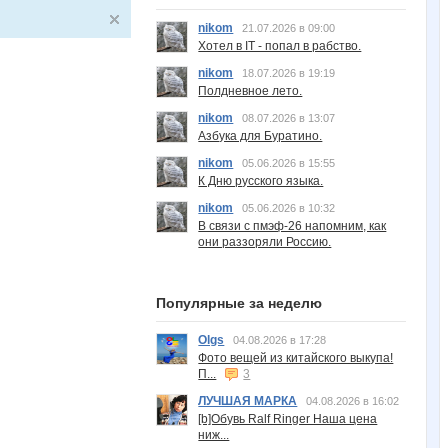
nikom
21.07.2026 в 09:00
Хотел в IT - попал в рабство.
nikom
18.07.2026 в 19:19
Полдневное лето.
nikom
08.07.2026 в 13:07
Азбука для Буратино.
nikom
05.06.2026 в 15:55
К Дню русского языка.
nikom
05.06.2026 в 10:32
В связи с пмэф-26 напомним, как
они раззоряли Россию.
Популярные за неделю
Olgs
04.08.2026 в 17:28
Фото вещей из китайского выкупа!
П...
3
ЛУЧШАЯ МАРКА
04.08.2026 в 16:02
[b]Обувь Ralf Ringer Наша цена
ниж...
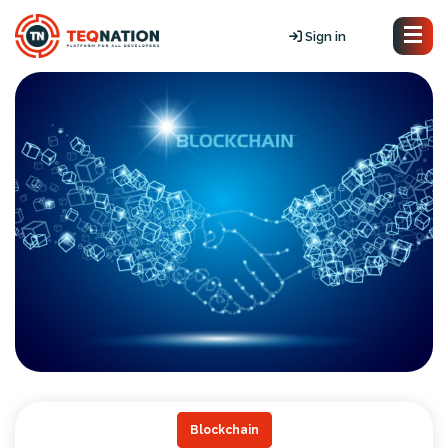
Sign in
Blockchain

Required work: Copy all the text in the data above exactly, line by line, and leave out the pictures.

Your solution:
nikom
21.07.2026 в 09:00
Хотел в IT - попал в рабство.
nikom
18.07.2026 в 19:19
Полдневное лето.
nikom
08.07.2026 в 13:07
Азбука для Буратино.
nikom
05.06.2026 в 15:55
К Дню русского языка.
nikom
05.06.2026 в 10:32
В связи с пмэф-26 напомним, как
они раззоряли Россию.
Популярные за неделю
Olgs
04.08.2026 в 17:28
Фото вещей из китайского выкупа!
П...
3
ЛУЧШАЯ МАРКА
04.08.2026 в 16:02
[b]Обувь Ralf Ringer Наша цена
ниж...
Sign in
Blockchain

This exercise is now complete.